## TASK OBJECTIVE
Copy out the lines of the rows below word for word, from the line containing "order: Fabales" through the line containing "common name: Central asian racerunner", and include both of those lines.

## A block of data
- - -

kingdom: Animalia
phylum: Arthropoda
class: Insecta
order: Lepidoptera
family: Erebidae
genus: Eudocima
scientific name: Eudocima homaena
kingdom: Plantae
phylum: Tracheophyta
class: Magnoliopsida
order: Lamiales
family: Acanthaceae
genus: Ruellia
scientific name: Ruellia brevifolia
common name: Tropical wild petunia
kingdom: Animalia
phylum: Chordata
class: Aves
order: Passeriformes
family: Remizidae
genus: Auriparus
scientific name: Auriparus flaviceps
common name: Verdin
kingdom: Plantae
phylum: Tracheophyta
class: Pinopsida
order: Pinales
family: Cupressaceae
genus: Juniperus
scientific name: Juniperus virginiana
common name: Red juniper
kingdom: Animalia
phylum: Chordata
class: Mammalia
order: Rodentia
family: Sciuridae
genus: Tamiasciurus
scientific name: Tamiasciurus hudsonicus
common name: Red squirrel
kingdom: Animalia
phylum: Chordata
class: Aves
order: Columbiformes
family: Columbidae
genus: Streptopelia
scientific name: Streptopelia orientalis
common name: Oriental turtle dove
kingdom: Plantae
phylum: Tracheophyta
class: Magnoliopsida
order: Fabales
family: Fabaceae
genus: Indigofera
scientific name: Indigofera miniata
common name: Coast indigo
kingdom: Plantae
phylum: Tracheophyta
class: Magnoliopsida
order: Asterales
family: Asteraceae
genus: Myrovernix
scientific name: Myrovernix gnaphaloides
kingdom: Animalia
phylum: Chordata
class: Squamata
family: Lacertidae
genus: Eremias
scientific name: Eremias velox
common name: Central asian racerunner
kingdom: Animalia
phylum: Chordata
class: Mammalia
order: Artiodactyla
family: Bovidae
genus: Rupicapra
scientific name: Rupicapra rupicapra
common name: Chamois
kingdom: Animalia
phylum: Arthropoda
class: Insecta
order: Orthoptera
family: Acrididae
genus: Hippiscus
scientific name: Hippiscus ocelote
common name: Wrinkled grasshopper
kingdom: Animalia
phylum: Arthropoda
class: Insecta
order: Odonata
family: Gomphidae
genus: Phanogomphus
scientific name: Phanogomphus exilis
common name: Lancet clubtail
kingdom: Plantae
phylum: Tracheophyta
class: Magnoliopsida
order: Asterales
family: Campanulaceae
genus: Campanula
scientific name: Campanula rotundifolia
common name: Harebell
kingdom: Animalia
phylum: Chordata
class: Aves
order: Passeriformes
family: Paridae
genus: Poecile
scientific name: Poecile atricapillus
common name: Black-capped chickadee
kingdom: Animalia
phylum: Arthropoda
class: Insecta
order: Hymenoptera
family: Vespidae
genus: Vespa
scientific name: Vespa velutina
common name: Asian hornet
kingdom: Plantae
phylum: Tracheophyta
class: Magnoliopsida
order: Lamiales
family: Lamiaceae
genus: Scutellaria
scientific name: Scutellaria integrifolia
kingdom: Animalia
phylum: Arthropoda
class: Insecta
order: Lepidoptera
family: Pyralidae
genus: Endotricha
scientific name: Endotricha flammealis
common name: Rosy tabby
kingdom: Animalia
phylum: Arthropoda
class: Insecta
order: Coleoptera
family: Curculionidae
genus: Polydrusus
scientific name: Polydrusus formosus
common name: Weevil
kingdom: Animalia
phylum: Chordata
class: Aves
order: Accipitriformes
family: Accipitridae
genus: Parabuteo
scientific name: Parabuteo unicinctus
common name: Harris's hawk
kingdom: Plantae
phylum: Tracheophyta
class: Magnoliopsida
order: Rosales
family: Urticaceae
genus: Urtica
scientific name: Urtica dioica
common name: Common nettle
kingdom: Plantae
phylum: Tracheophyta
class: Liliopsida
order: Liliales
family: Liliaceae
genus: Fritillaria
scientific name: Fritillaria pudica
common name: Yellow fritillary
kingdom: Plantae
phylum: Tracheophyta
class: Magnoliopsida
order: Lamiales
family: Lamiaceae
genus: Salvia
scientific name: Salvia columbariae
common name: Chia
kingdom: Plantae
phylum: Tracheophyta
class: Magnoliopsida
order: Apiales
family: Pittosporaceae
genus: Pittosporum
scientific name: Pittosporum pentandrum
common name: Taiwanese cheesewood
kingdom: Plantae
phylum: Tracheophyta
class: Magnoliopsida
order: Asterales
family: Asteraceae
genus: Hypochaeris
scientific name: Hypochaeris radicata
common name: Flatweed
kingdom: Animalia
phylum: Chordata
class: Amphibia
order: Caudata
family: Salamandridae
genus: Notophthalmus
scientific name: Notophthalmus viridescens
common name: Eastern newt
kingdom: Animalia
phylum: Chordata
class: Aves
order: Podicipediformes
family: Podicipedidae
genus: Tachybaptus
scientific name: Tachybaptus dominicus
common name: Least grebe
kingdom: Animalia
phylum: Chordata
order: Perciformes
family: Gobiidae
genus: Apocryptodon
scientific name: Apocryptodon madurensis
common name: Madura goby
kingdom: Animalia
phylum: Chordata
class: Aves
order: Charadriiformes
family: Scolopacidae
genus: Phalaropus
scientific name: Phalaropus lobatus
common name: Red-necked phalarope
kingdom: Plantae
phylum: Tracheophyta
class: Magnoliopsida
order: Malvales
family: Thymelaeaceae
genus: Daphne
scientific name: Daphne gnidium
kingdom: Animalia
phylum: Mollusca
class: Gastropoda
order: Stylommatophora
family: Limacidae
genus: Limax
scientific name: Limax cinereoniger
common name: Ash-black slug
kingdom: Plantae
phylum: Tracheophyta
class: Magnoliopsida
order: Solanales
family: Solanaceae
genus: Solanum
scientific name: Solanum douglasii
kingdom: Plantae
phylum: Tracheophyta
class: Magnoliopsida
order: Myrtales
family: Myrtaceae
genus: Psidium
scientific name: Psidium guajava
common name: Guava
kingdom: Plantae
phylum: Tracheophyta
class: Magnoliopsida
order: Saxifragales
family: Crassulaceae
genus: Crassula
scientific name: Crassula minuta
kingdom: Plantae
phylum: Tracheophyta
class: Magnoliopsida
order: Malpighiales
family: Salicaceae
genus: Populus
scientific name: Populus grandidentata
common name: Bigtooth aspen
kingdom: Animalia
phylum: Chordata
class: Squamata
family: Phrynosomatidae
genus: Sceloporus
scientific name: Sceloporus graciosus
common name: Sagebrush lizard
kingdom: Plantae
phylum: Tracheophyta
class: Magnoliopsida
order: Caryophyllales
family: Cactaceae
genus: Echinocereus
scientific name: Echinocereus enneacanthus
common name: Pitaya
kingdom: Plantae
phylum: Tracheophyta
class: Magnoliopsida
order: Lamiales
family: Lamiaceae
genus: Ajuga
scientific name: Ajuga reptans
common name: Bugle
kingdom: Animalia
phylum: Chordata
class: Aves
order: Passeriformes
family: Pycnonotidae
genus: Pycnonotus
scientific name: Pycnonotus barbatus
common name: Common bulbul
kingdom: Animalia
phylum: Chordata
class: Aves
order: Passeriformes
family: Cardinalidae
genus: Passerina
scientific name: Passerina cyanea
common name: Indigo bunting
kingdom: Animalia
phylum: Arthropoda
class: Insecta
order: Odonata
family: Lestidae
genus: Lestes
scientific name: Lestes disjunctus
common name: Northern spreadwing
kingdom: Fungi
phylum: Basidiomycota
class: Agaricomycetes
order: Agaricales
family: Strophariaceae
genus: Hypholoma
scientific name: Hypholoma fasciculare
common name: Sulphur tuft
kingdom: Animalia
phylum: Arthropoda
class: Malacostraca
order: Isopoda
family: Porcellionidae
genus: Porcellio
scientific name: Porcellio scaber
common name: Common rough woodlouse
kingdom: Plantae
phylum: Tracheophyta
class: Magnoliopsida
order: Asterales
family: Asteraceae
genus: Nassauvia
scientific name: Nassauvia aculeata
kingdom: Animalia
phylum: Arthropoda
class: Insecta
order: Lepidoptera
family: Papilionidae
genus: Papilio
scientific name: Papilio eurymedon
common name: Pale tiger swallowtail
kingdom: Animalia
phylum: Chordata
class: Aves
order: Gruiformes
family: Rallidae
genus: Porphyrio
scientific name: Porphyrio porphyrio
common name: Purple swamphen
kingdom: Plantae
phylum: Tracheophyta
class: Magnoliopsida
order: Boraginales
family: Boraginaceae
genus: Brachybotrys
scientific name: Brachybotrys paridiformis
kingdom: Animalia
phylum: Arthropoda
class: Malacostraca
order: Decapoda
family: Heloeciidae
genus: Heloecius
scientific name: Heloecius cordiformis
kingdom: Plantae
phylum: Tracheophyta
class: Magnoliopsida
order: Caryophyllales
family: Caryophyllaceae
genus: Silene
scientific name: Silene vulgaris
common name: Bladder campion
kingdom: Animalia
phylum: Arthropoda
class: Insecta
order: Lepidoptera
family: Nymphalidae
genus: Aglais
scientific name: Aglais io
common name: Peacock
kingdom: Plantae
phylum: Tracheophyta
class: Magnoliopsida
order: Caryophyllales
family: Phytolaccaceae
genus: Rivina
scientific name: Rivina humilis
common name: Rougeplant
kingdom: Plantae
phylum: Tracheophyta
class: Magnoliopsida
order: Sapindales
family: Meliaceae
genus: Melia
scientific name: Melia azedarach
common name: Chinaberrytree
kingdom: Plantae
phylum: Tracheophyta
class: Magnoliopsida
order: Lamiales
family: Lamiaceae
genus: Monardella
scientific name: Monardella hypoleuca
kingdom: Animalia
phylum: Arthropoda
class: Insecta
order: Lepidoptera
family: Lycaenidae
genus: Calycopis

- - -

## COMPLETED TASK
order: Fabales
family: Fabaceae
genus: Indigofera
scientific name: Indigofera miniata
common name: Coast indigo
kingdom: Plantae
phylum: Tracheophyta
class: Magnoliopsida
order: Asterales
family: Asteraceae
genus: Myrovernix
scientific name: Myrovernix gnaphaloides
kingdom: Animalia
phylum: Chordata
class: Squamata
family: Lacertidae
genus: Eremias
scientific name: Eremias velox
common name: Central asian racerunner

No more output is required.